Peter R. de Vries, crime reporter,

is the title of the television show he directed for 17 years. One of its broadcasts, dedicated to the 2005 disappearance of the American student Natalee Holloway on the Caribbean island of Aruba (belonging to the Netherlands), was followed by seven million people. The young Dutchman Joran van der Sloot admitted that he knew her and knew how the young woman got lost, according to some recordings held by the reporter, when she had declared otherwise to the police. Sentenced to 28 years in prison in Peru for the death of another girl, the suspect remains related to the first case, still unsolved.

Another high-profile matter on which the journalist shed light was the acquittal of two men who were imprisoned for seven years for the murder of Christel Ambrosius, a 23-year-old woman found dead in her home in 1994. It is one of the biggest judicial errors of the history in the Netherlands, because both convicts were innocent and later received compensation of 900,000 euros.
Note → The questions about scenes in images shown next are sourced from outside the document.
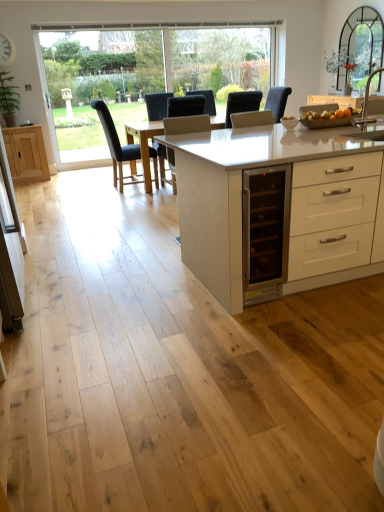
The height and width of the screenshot is (512, 384). In order to click on vacant area situated below silver metallic sink at right (from a real-world perspective) in this screenshot , I will do `click(369, 133)`.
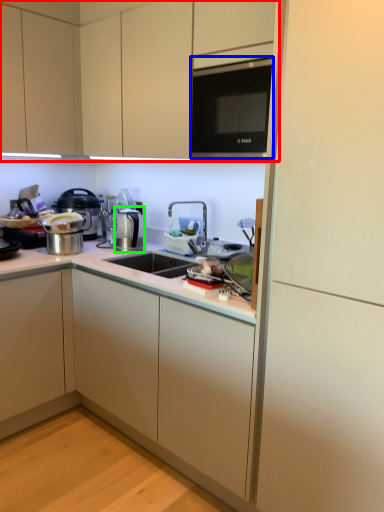
Question: Estimate the real-world distances between objects in this image. Which object is farther from cabinetry (highlighted by a red box), microwave (highlighted by a blue box) or coffee machine (highlighted by a green box)?

Choices:
 (A) microwave
 (B) coffee machine

Answer: (B)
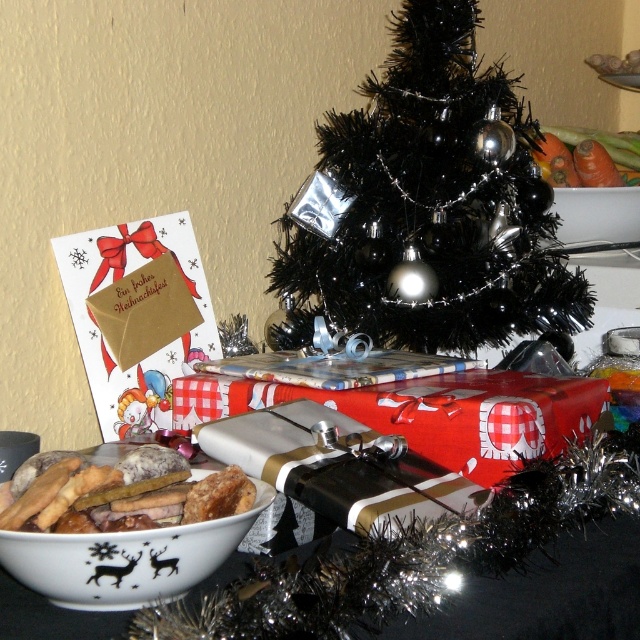
Consider the image. Is black shiny christmas tree at center smaller than golden crumbly cookies at lower left?

No.

Is black shiny christmas tree at center to the right of golden crumbly cookies at lower left from the viewer's perspective?

Correct, you'll find black shiny christmas tree at center to the right of golden crumbly cookies at lower left.

Which is in front, point (486, 118) or point (150, 470)?

Point (150, 470) is more forward.

In order to click on black shiny christmas tree at center in this screenshot , I will do `click(433, 205)`.

Is point (422, 321) positioned before point (157, 544)?

No, (422, 321) is behind (157, 544).

From the picture: Who is more distant from viewer, (496, 141) or (148, 598)?

Positioned behind is point (496, 141).

At what (x,y) coordinates should I click in order to perform the action: click on black shiny christmas tree at center. Please return your answer as a coordinate pair (x, y). The width and height of the screenshot is (640, 640). Looking at the image, I should click on (433, 205).

Between white ceramic bowl at lower left and white glossy bowl at upper center, which one is positioned lower?

white ceramic bowl at lower left

Can you confirm if white ceramic bowl at lower left is thinner than white glossy bowl at upper center?

In fact, white ceramic bowl at lower left might be wider than white glossy bowl at upper center.

Which is behind, point (33, 541) or point (621, 241)?

The point (621, 241) is behind.

This screenshot has height=640, width=640. Find the location of `white ceramic bowl at lower left`. white ceramic bowl at lower left is located at coordinates (124, 560).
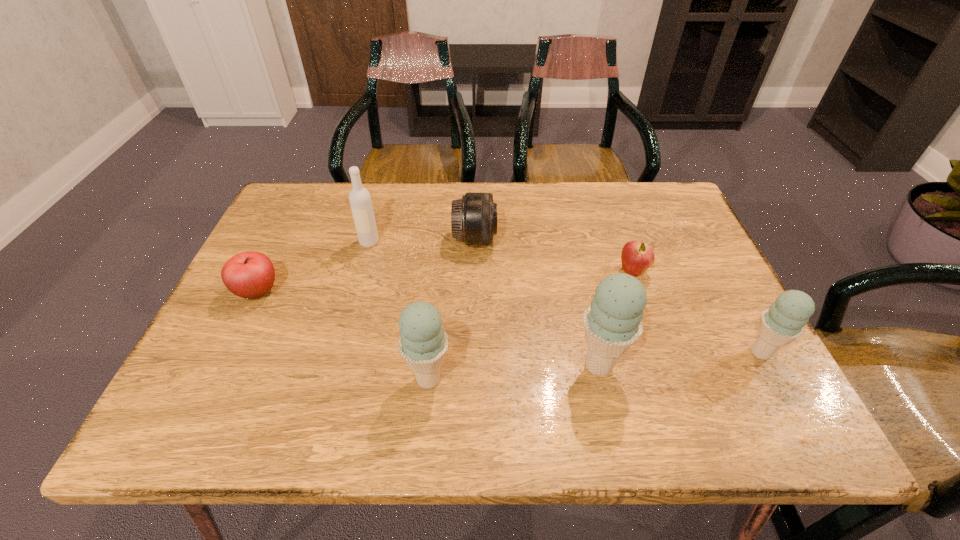
This screenshot has height=540, width=960. I want to click on blank area located 0.050m on the front of the shortest ice cream, so click(x=781, y=390).

Identify the location of vacant region located on the left of the sixth object from right to left. This screenshot has width=960, height=540. (318, 242).

You are a GUI agent. You are given a task and a screenshot of the screen. Output one action in this format:
    pyautogui.click(x=<x>, y=<y>)
    Task: Click on the vacant space located 0.060m on the front-facing side of the telephoto lens
    This screenshot has width=960, height=540.
    Given the screenshot: What is the action you would take?
    pyautogui.click(x=518, y=239)

Locate an element on the screen. This screenshot has height=540, width=960. vacant space located 0.210m on the front of the leftmost object is located at coordinates (210, 389).

Where is `blank space located 0.190m on the left of the second object from right to left`? The height and width of the screenshot is (540, 960). blank space located 0.190m on the left of the second object from right to left is located at coordinates (541, 271).

Find the location of a particular element. This screenshot has height=540, width=960. object at the far edge is located at coordinates (474, 217).

This screenshot has height=540, width=960. In order to click on object located in the left edge section of the desktop in this screenshot , I will do `click(251, 274)`.

What are the coordinates of `object that is positioned at the right edge` in the screenshot? It's located at (784, 321).

This screenshot has height=540, width=960. I want to click on object at the near right corner, so click(784, 321).

Identify the location of free spot at the far edge of the desktop. (386, 208).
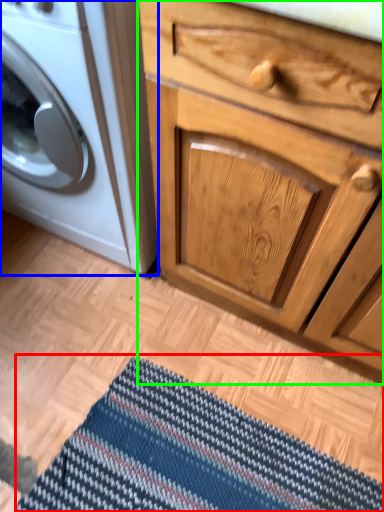
Question: Which object is positioned farthest from doormat (highlighted by a red box)? Select from washing machine (highlighted by a blue box) and chest of drawers (highlighted by a green box).

Choices:
 (A) washing machine
 (B) chest of drawers

Answer: (A)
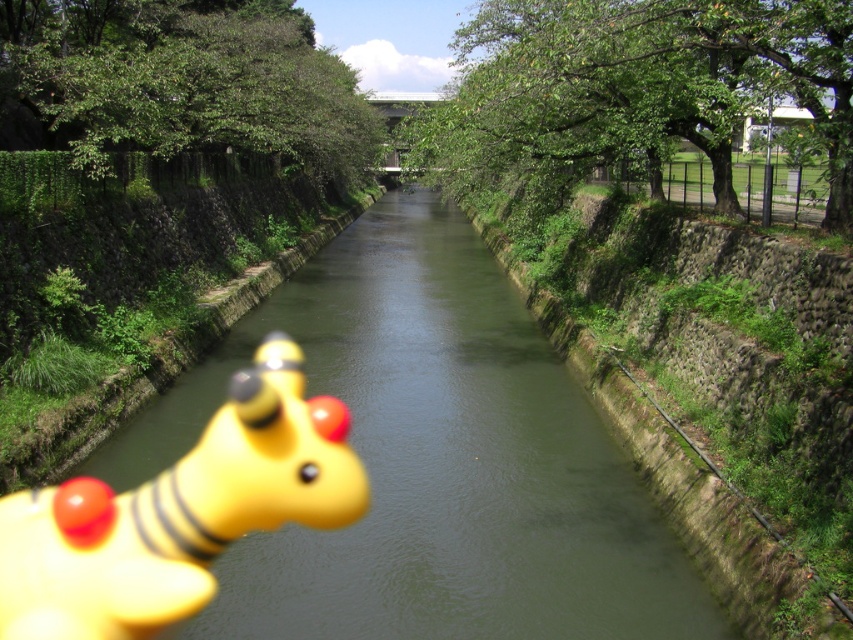
Question: Can you confirm if green stone creek at center is positioned to the left of yellow rubber toy at lower left?

Choices:
 (A) no
 (B) yes

Answer: (A)

Question: Observing the image, what is the correct spatial positioning of green stone creek at center in reference to yellow rubber toy at lower left?

Choices:
 (A) left
 (B) right

Answer: (B)

Question: Which point is closer to the camera taking this photo?

Choices:
 (A) (97, 490)
 (B) (351, 364)

Answer: (A)

Question: In this image, where is green stone creek at center located relative to yellow rubber toy at lower left?

Choices:
 (A) below
 (B) above

Answer: (B)

Question: Which of the following is the farthest from the observer?

Choices:
 (A) (201, 576)
 (B) (386, 285)

Answer: (B)

Question: Which point is closer to the camera?

Choices:
 (A) yellow rubber toy at lower left
 (B) green stone creek at center

Answer: (A)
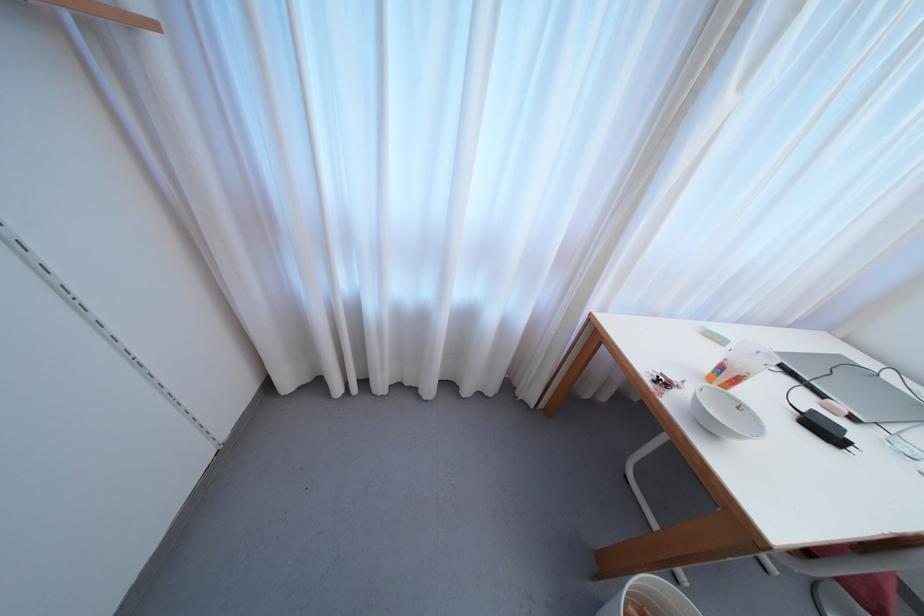
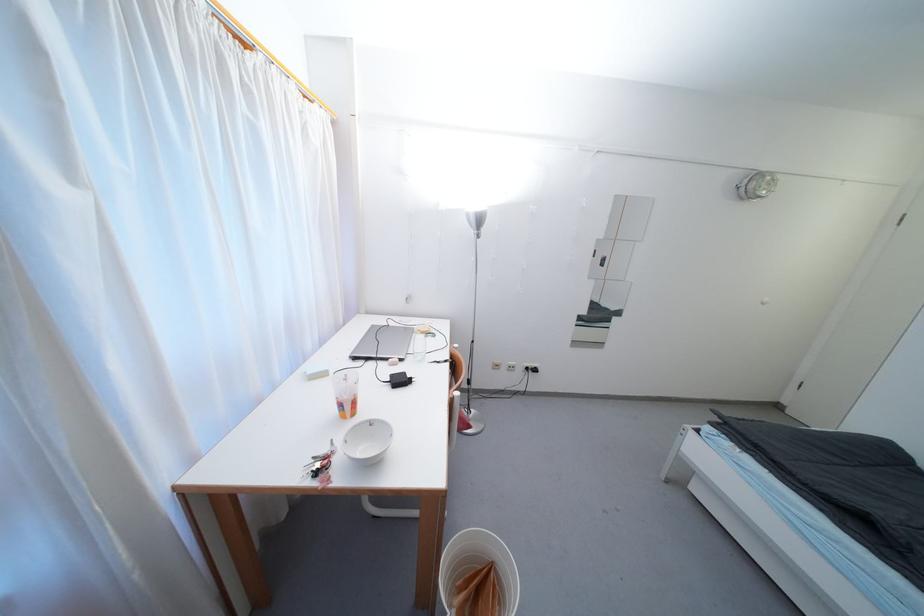
Locate, in the second image, the point that corresponds to [894,381] in the first image.

(395, 326)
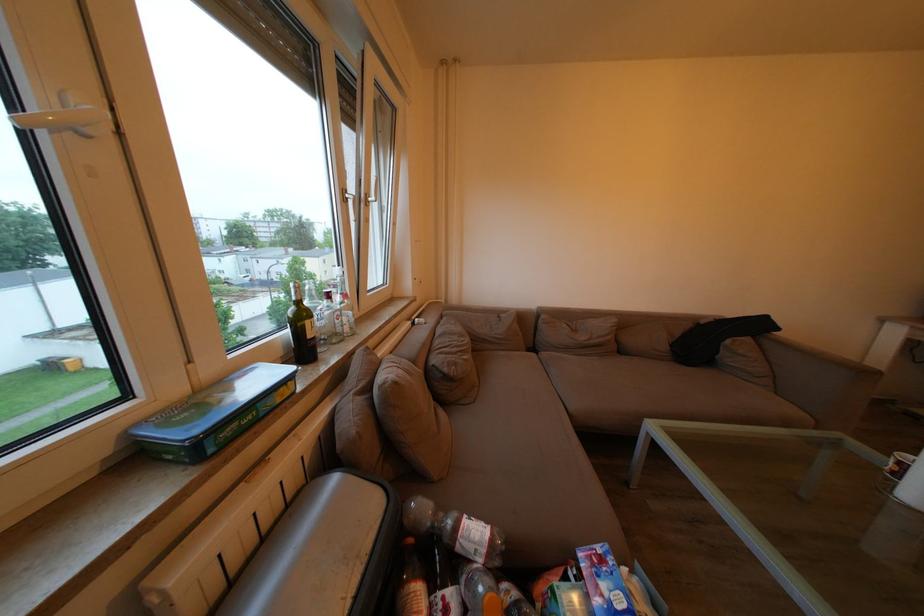
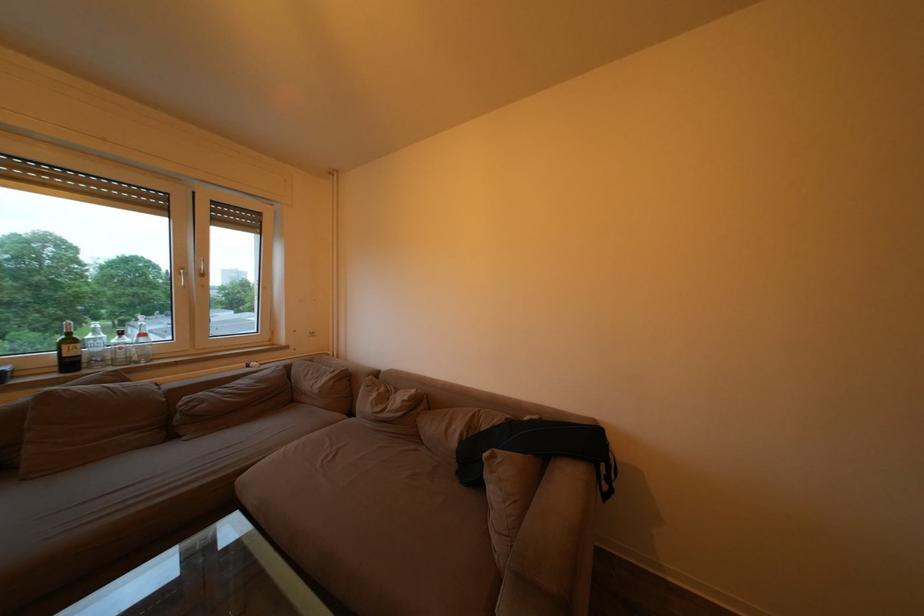
Question: The images are taken continuously from a first-person perspective. In which direction are you moving?

Choices:
 (A) Left
 (B) Right
 (C) Forward
 (D) Backward

Answer: (B)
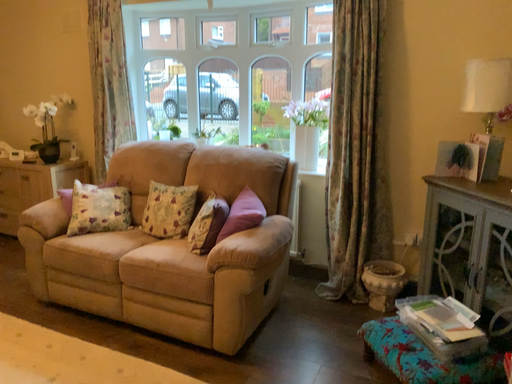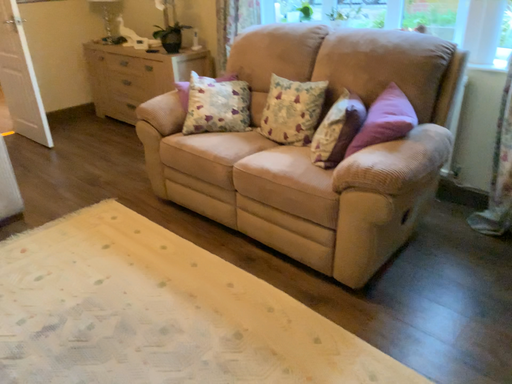
Question: Which way did the camera rotate in the video?

Choices:
 (A) rotated upward
 (B) rotated downward

Answer: (B)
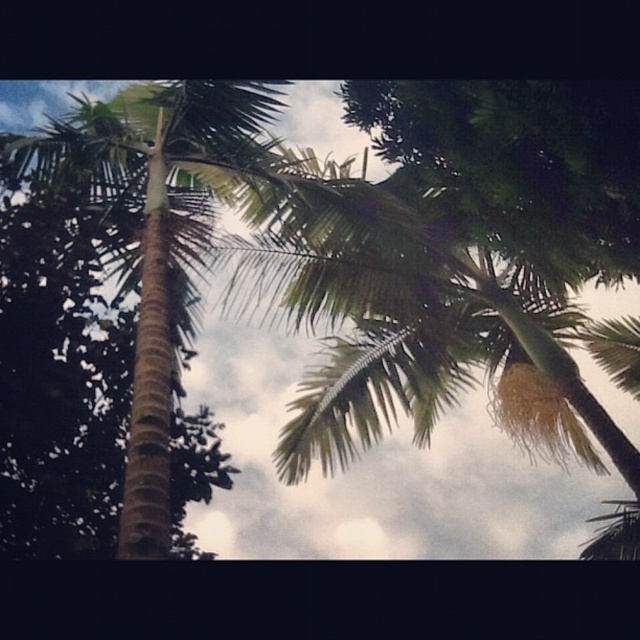
Question: Which point is closer to the camera taking this photo?

Choices:
 (A) (284, 186)
 (B) (508, 243)

Answer: (A)

Question: Which of the following is the farthest from the observer?

Choices:
 (A) (132, 449)
 (B) (410, 195)

Answer: (B)

Question: Does green leafy coconut tree at upper center appear on the left side of green leafy palm tree at left?

Choices:
 (A) yes
 (B) no

Answer: (B)

Question: Is green leafy coconut tree at upper center bigger than green leafy palm tree at left?

Choices:
 (A) yes
 (B) no

Answer: (A)

Question: Can you confirm if green leafy coconut tree at upper center is wider than green leafy palm tree at left?

Choices:
 (A) no
 (B) yes

Answer: (B)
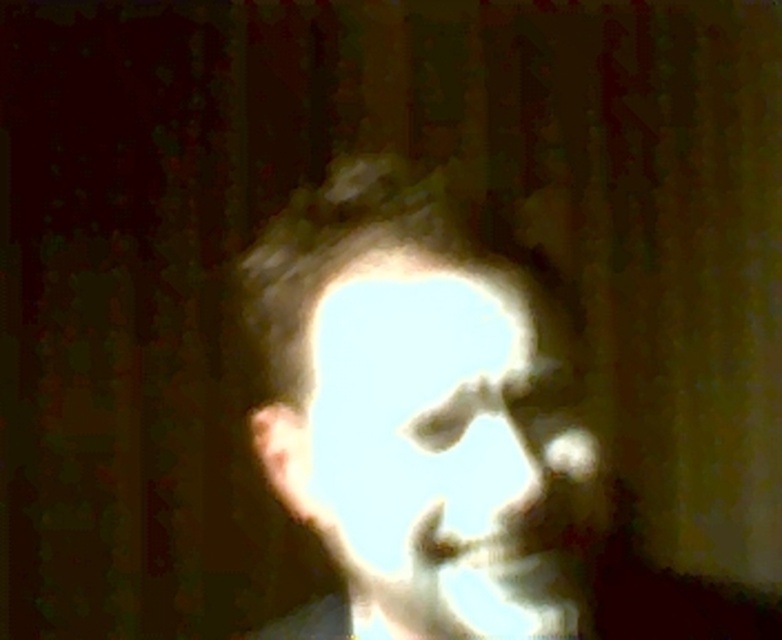
Does light gray matte face at center appear on the right side of translucent white face at center?

Correct, you'll find light gray matte face at center to the right of translucent white face at center.

Is the position of light gray matte face at center more distant than that of translucent white face at center?

Yes, it is.

Is point (246, 472) behind point (424, 467)?

Yes.

The width and height of the screenshot is (782, 640). What are the coordinates of `light gray matte face at center` in the screenshot? It's located at [x=504, y=396].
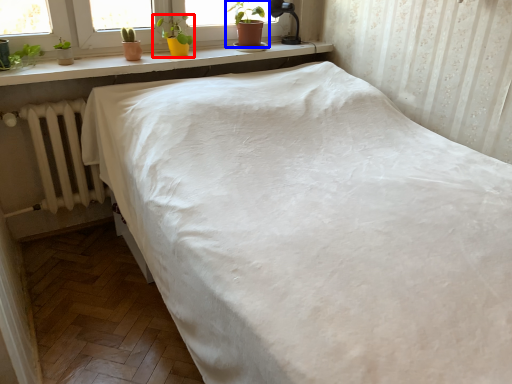
Question: Which object is closer to the camera taking this photo, houseplant (highlighted by a red box) or houseplant (highlighted by a blue box)?

Choices:
 (A) houseplant
 (B) houseplant

Answer: (A)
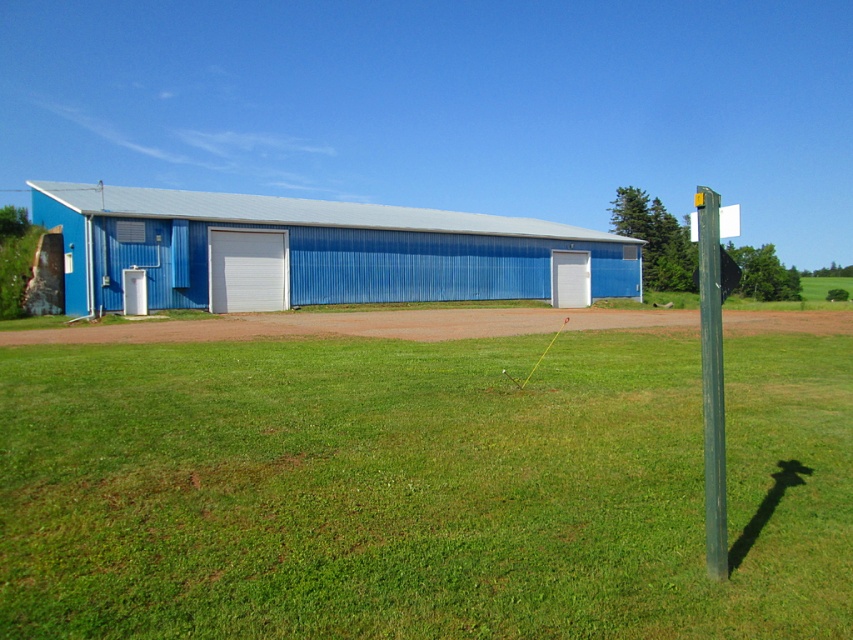
You are a gardener standing on the green grass at center. You want to reach the blue corrugated metal hangar at center to secure a ladder. Considering the height difference between them, can you safely place the ladder against the hangar?

The green grass at center is not as tall as the blue corrugated metal hangar at center, meaning the hangar is taller. Since the ladder needs to be placed against the taller structure, you can safely secure the ladder against the blue corrugated metal hangar at center.

You are standing at the yellow string in the foreground of the lawn. There are two points marked on the lawn. Which point is closer to you? The points are point (790, 536) and point (579, 250).

Point (790, 536) is closer to the viewer than point (579, 250).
The journalist's perseverance helped clarify what happened, and another man ended up in prison for the woman's death.

Support to families

What happened to Nikki Verstappen, an 11-year-old boy found dead in 1998 in a forest with signs of abuse, is yet another example of his tenacity. De Vries advised the family during a large-scale investigation in 2017 of DNA samples that found a suspect, Jos Brech. Arrested in Barcelona in 2018, he was sentenced in 2020 to 12 and a half years in prison for abusing and murdering the minor. The conviction has been appealed.

De Vries was shot in the head on July 6 on a busy street in Amsterdam. He had said that Ridouan Taghi, the main accused of drug trafficking in the Marengo trial, had threatened him, but preferred to work without protection. It is unclear if he ever had it. Overwhelmed, several families who received his support throughout his career consider him a "friend forever."